The first thing George Bahgory said to me when I met him was, “Helen, I am too much human.” I smiled and nodded; I believed it. The second thing he said was “Hand me my internet.” I glanced around and handed him his laptop.

Bahgory is a well-known Egyptian painter, cartoonist, and sculptor. He is 80 years old and most famous for his work as a cartoonist. Perhaps my interest in him is just a testament to the fact that I don’t meet older people very often, but I do think that George is special. He seems burdened with an exaggerated sense of his own grandeur, which feeds an enduring regret at never becoming the legendary painter he feels he should be. I was visiting his studio in downtown Cairo to have a little chat before writing a review of his new collection of paintings, themed around Cairo’s revolutionary battles of the past year. His first words to me were endearing, but it was easy to be endeared. Bahgory is often referred to as the “Granddaddy of Egyptian caricature,” but with his mustache and pointy goatee, woolen stocking cap and scarf, and long, gray, curly hair, he actually looks like a caricature of a painter.

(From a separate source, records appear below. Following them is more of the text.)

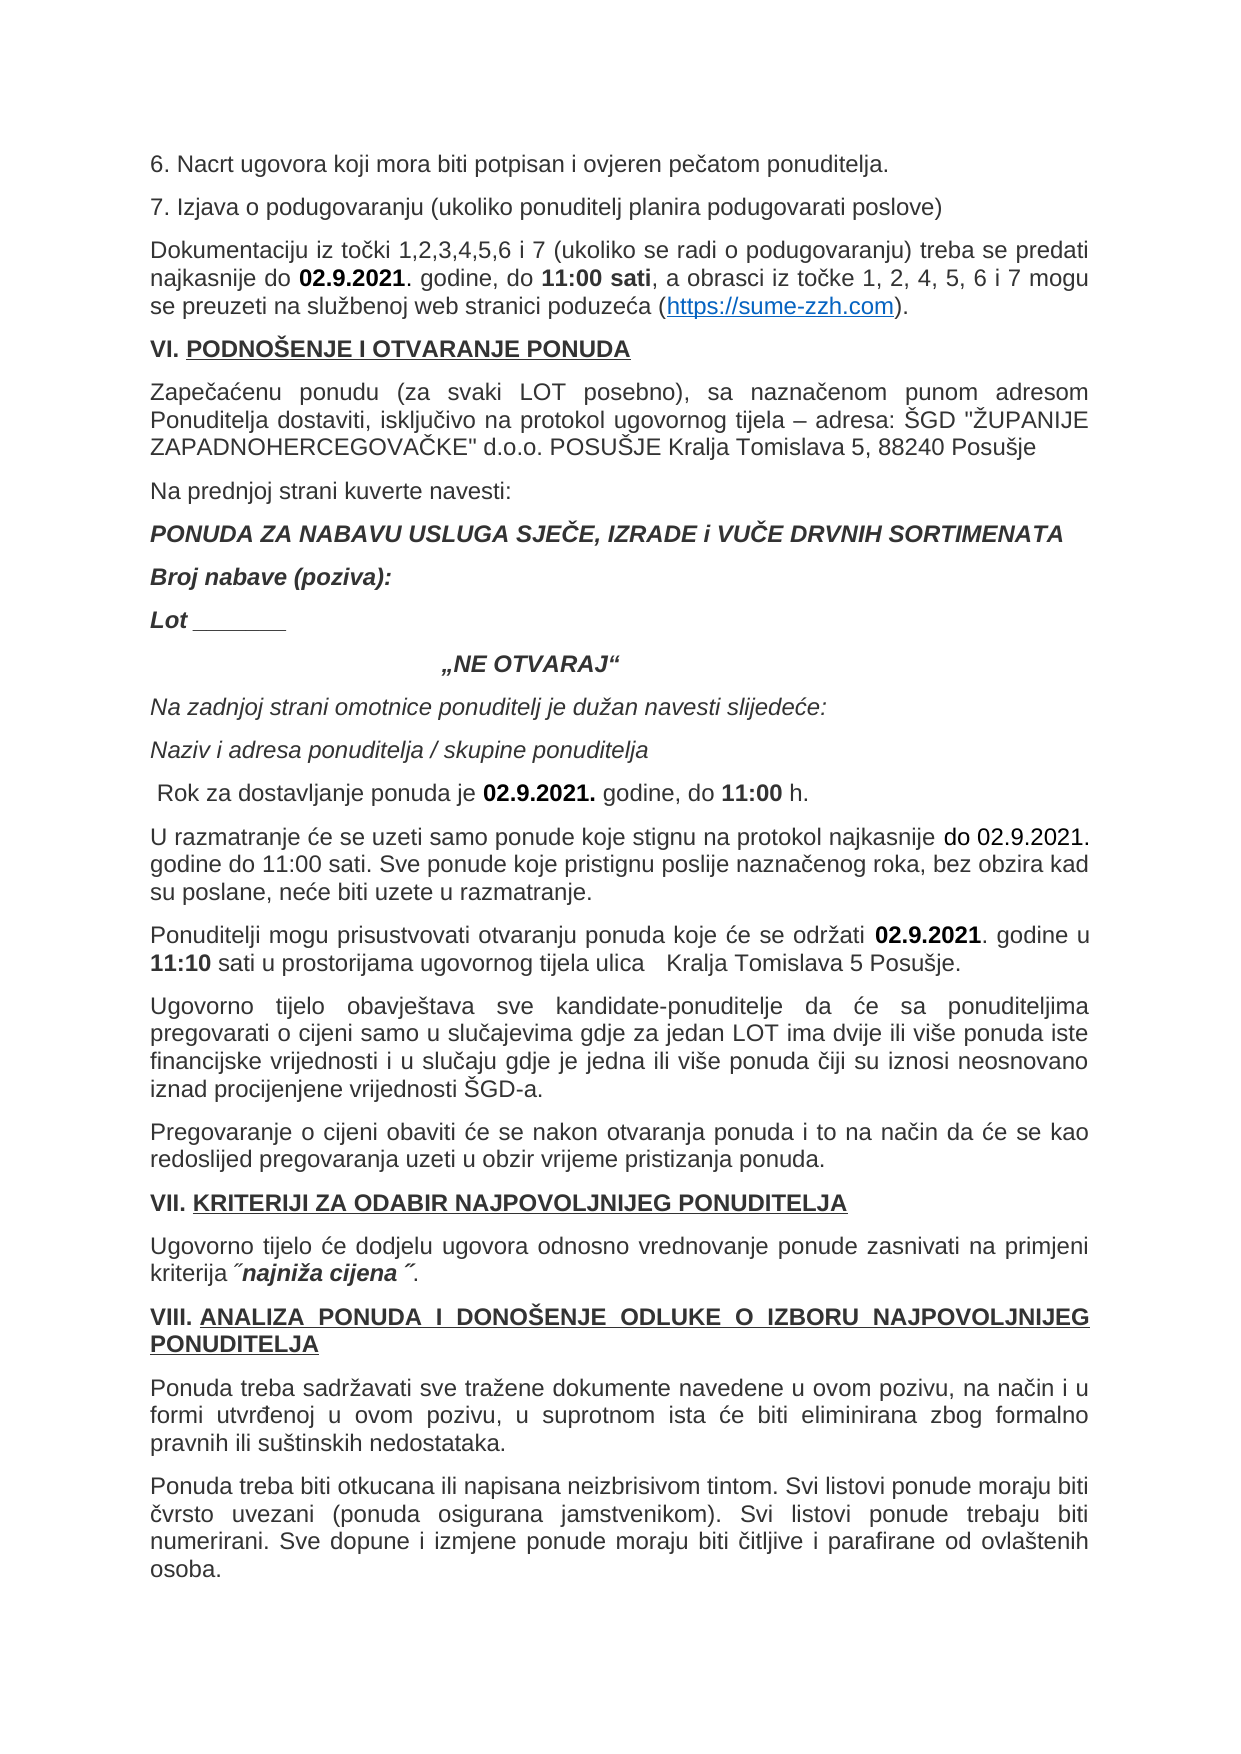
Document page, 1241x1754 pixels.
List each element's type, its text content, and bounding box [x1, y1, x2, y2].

text VIII. ANALIZA PONUDA I DONOŠENJE ODLUKE O IZBORU NAJPOVOLJNIJEG PONUDITELJA [150, 1303, 1090, 1358]
text Na prednjoj strani kuverte navesti: [150, 477, 1090, 504]
text U razmatranje će se uzeti samo ponude koje stignu na protokol najkasnije do 02‎.9‎.2021‎‎. godine do 11:00 sati. Sve ponude koje pristignu poslije naznačenog roka, bez obzira kad su poslane, neće biti uzete u razmatranje. [150, 822, 1090, 905]
text „NE OTVARAJ“ [150, 649, 1090, 677]
text VII. KRITERIJI ZA ODABIR NAJPOVOLJNIJEG PONUDITELJA [150, 1188, 1090, 1216]
text 6. Nacrt ugovora koji mora biti potpisan i ovjeren pečatom ponuditelja. [150, 150, 1090, 178]
text Pregovaranje o cijeni obaviti će se nakon otvaranja ponuda i to na način da će se kao redoslijed pregovaranja uzeti u obzir vrijeme pristizanja ponuda. [150, 1118, 1090, 1173]
text Lot _______ [150, 606, 1090, 634]
text Ugovorno tijelo obavještava sve kandidate-ponuditelje da će sa ponuditeljima pregovarati o cijeni samo u slučajevima gdje za jedan LOT ima dvije ili više ponuda iste financijske vrijednosti i u slučaju gdje je jedna ili više ponuda čiji su iznosi neosnovano iznad procijenjene vrijednosti ŠGD-a. [150, 992, 1090, 1102]
text Dokumentaciju iz točki 1,2,3,4,5,6 i 7 (ukoliko se radi o podugovaranju) treba se predati najkasnije do ‎02‎.9.‎2021‎. godine, do 11:00 sati, a obrasci iz točke 1, 2, 4, 5, 6 i 7 mogu se preuzeti na službenoj web stranici poduzeća (https://sume-zzh.com). [150, 236, 1090, 319]
text Zapečaćenu ponudu (za svaki LOT posebno), sa naznačenom punom adresom Ponuditelja dostaviti, isključivo na protokol ugovornog tijela – adresa: ŠGD "ŽUPANIJE ZAPADNOHERCEGOVAČKE" d.o.o. POSUŠJE Kralja Tomislava 5, 88240 Posušje [150, 378, 1090, 461]
text Ponuditelji mogu prisustvovati otvaranju ponuda koje će se održati 02‎.9‎.2021‎. godine u 11:10 sati u prostorijama ugovornog tijela ulica Kralja Tomislava 5 Posušje. [150, 921, 1090, 976]
text Ponuda treba sadržavati sve tražene dokumente navedene u ovom pozivu, na način i u formi utvrđenoj u ovom pozivu, u suprotnom ista će biti eliminirana zbog formalno pravnih ili suštinskih nedostataka. [150, 1373, 1090, 1456]
text PONUDA ZA NABAVU USLUGA SJEČE, IZRADE i VUČE DRVNIH SORTIMENATA [150, 520, 1090, 547]
text Ponuda treba biti otkucana ili napisana neizbrisivom tintom. Svi listovi ponude moraju biti čvrsto uvezani (ponuda osigurana jamstvenikom). Svi listovi ponude trebaju biti numerirani. Sve dopune i izmjene ponude moraju biti čitljive i parafirane od ovlaštenih osoba. [150, 1472, 1090, 1582]
text Broj nabave (poziva): [150, 563, 1090, 591]
text Ugovorno tijelo će dodjelu ugovora odnosno vrednovanje ponude zasnivati na primjeni kriterija ˝najniža cijena ˝. [150, 1232, 1090, 1287]
text Rok za dostavljanje ponuda je 02‎.9‎.2021‎‎. godine, do 11:00 h. [150, 779, 1090, 807]
text VI. PODNOŠENJE I OTVARANJE PONUDA [150, 335, 1090, 362]
text Na zadnjoj strani omotnice ponuditelj je dužan navesti slijedeće: [150, 693, 1090, 720]
text 7. Izjava o podugovaranju (ukoliko ponuditelj planira podugovarati poslove) [150, 193, 1090, 221]
text Naziv i adresa ponuditelja / skupine ponuditelja [150, 736, 1090, 763]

Bahgory’s persona swims back and forth between so many separate, but equally idealized eras. As I spoke to him, the romantic literary and artistic associations started to pile up on top of each other.

As a painter, he’s a cubist. His idol is Picasso, a fact that someone with even the most cursory knowledge of art history could probably guess from seeing a few of his paintings. He graduated from college in 1955, one year before Gamal Abdel Nasser became president of Egypt, and three years after the Free Officers Revolution booted the monarchy and the British for good. He once held an exhibition in which almost all the paintings were of Om Kalthoum, the great mother of Arab classical music. (Her importance to Arab culture and status as an icon has been described to me as “Elvis, and the Beatles, and Bob Dylan all at the same time.”)

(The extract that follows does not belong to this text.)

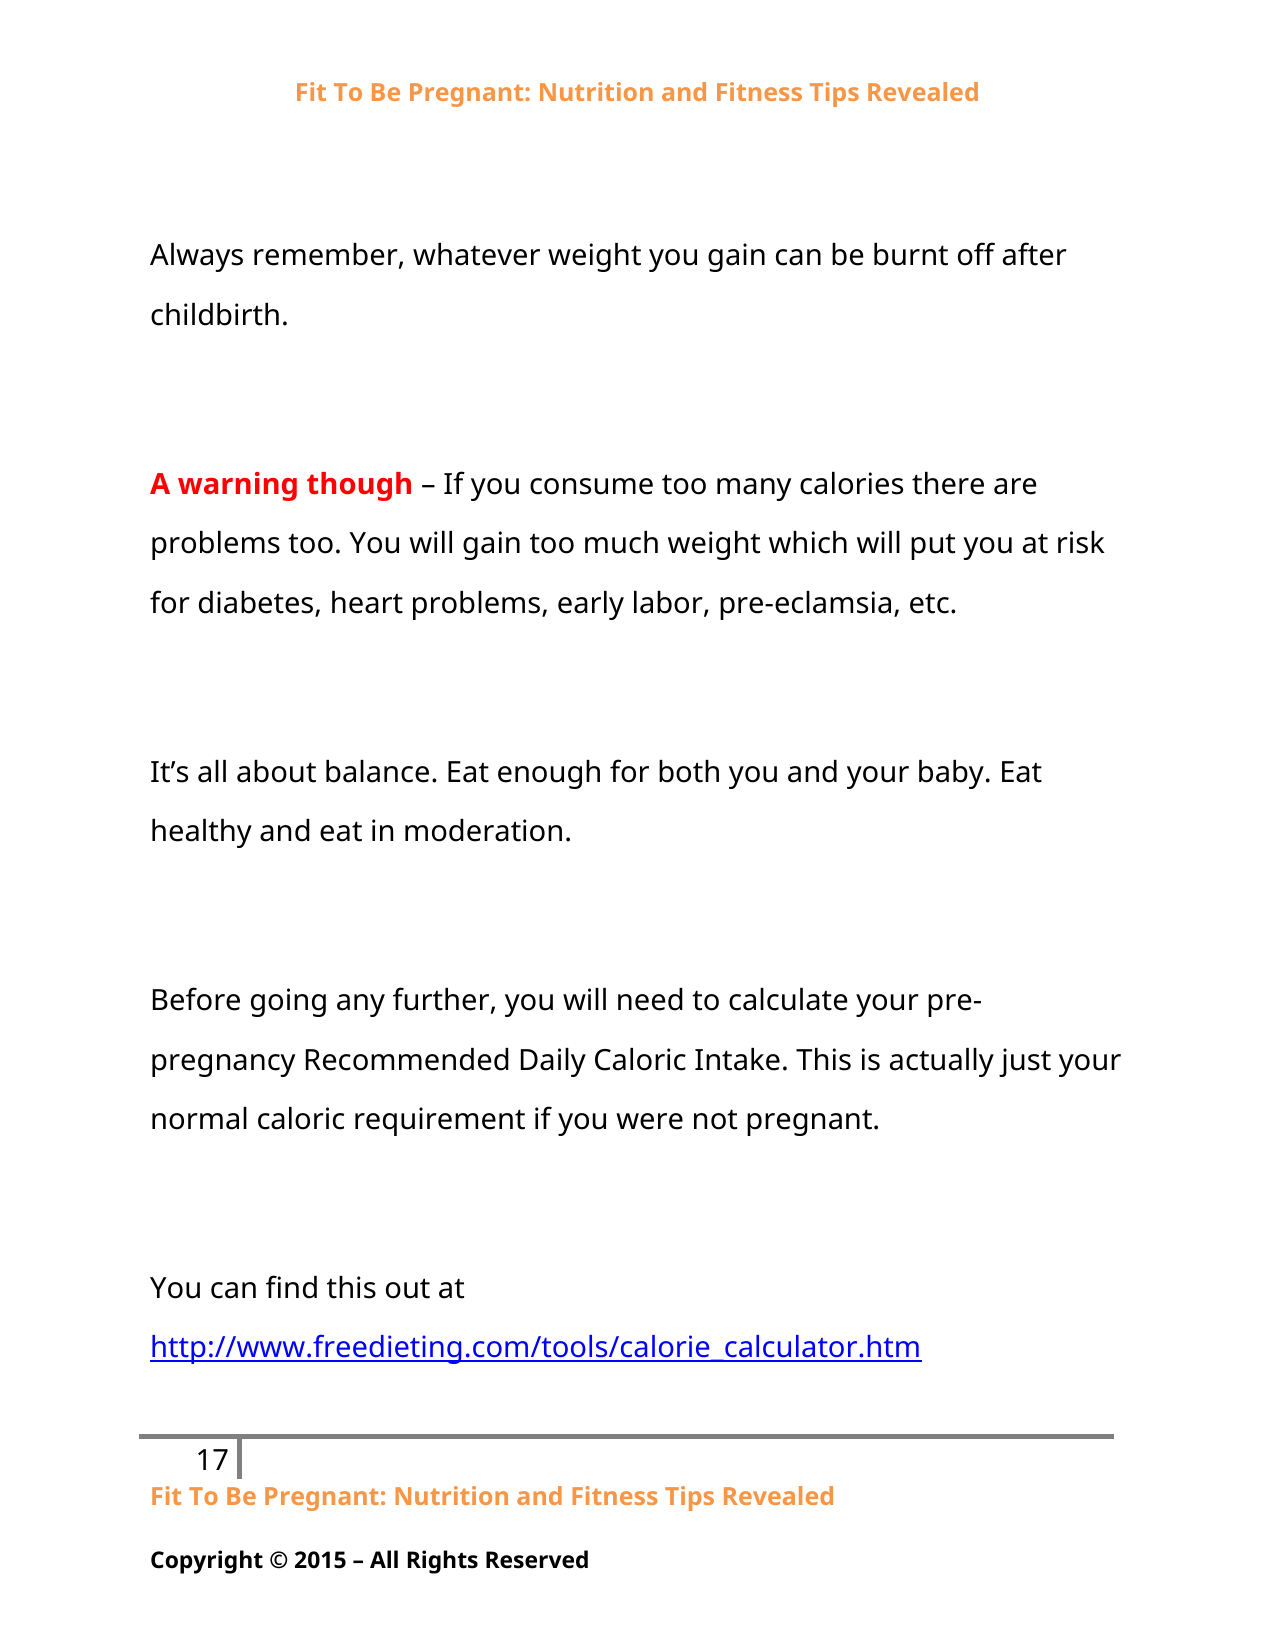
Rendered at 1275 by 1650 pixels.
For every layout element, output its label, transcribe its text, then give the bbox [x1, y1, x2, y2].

For me, Om Kalthoum is a phantom, wafting through the contemporary city where I live. I know her voice; it drifts from taxi radios, through shabby bars and coffee shops. And I know her face, emerging from countless paintings, posters, t-shirts, and monuments. But Bahgory knew her — he was my age in her heyday — and she clearly lives on in his imagination. Even his latest collection of paintings includes two of Om Kalthoum.

Flipping through a book of painted sketches, I stopped at one of a bespectacled man sitting at a café table, awash in pink light. “My friend Naguib Mahfouz,” Bahgory said. While no one casts quite the cultural shadow of Om Kalthoum, Mahfouz comes close. He is a giant of Arabic literature, and a winner of the Nobel Prize.

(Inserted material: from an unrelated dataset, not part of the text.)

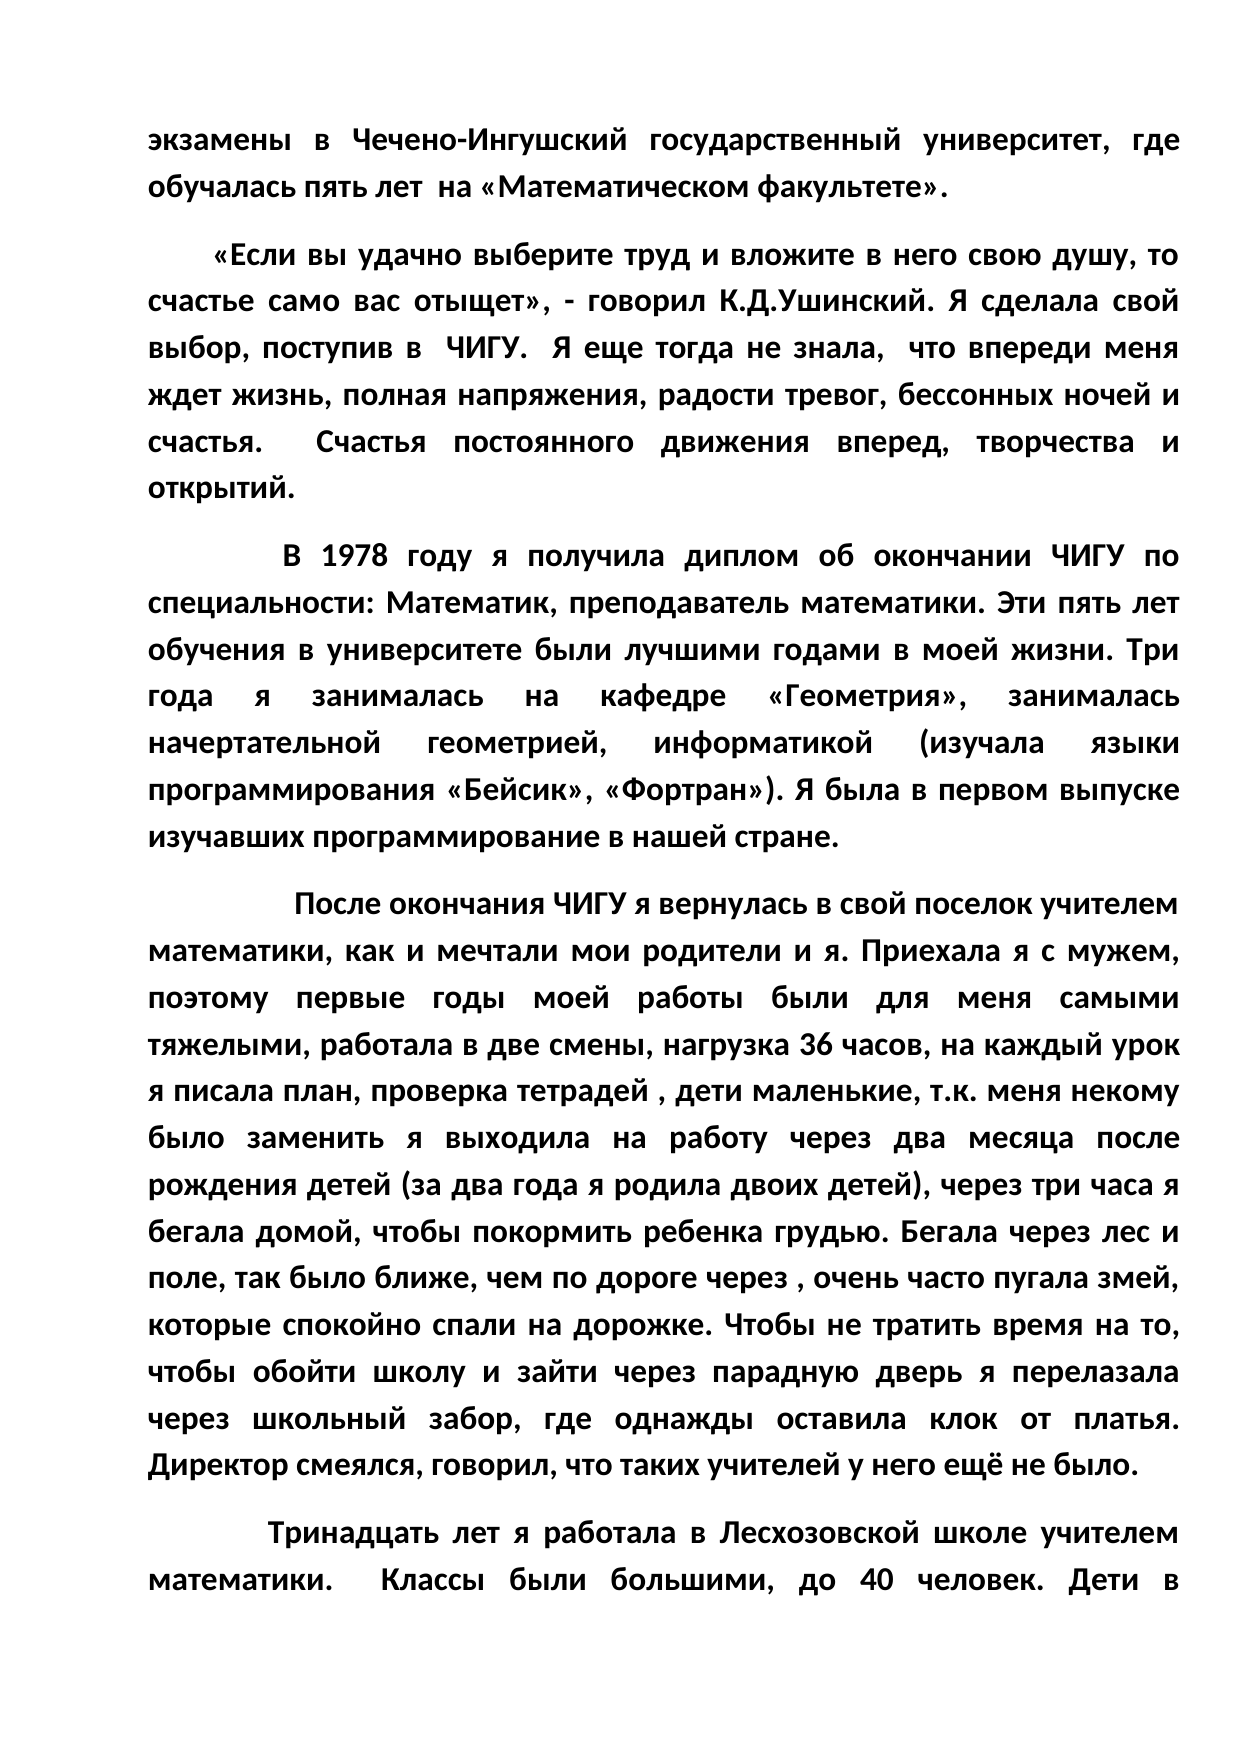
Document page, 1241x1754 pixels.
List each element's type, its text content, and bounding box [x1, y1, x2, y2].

Bahgory’s world seems haunted by these looming specters of past Cairene grandeur. I tried to imagine what downtown Cairo was like back then… Mahfouz’s Cairo, Kalthoum’s Cairo, Bahgory’s Cairo. But as much as I felt vaguely awed by the transformations Bahgory had witnessed, and the legends who had been his acquaintance, he still didn’t even seem like quite a product of those days. Maybe 19th-century Paris was more Bahgory’s home.

I was reminded of two things: 1) That movie, Midnight in Paris — in particular the part where Owen Wilson and the girl he likes go even further back into time, and sit at a table with Gauguin and Renoir. 2) The term “flâneur” which I had just heard defined for the first time the day before — the urban walker and leisurely observer, a character popularized and defined by Baudelaire.

I mentioned to Bahgory that I was coming from the Townhouse Gallery around the corner, a center of the Cairo contemporary art scene. “Are you friends with them?” he asked, “I hate them. They tell all the young artists not to paint, and to do things that are new.”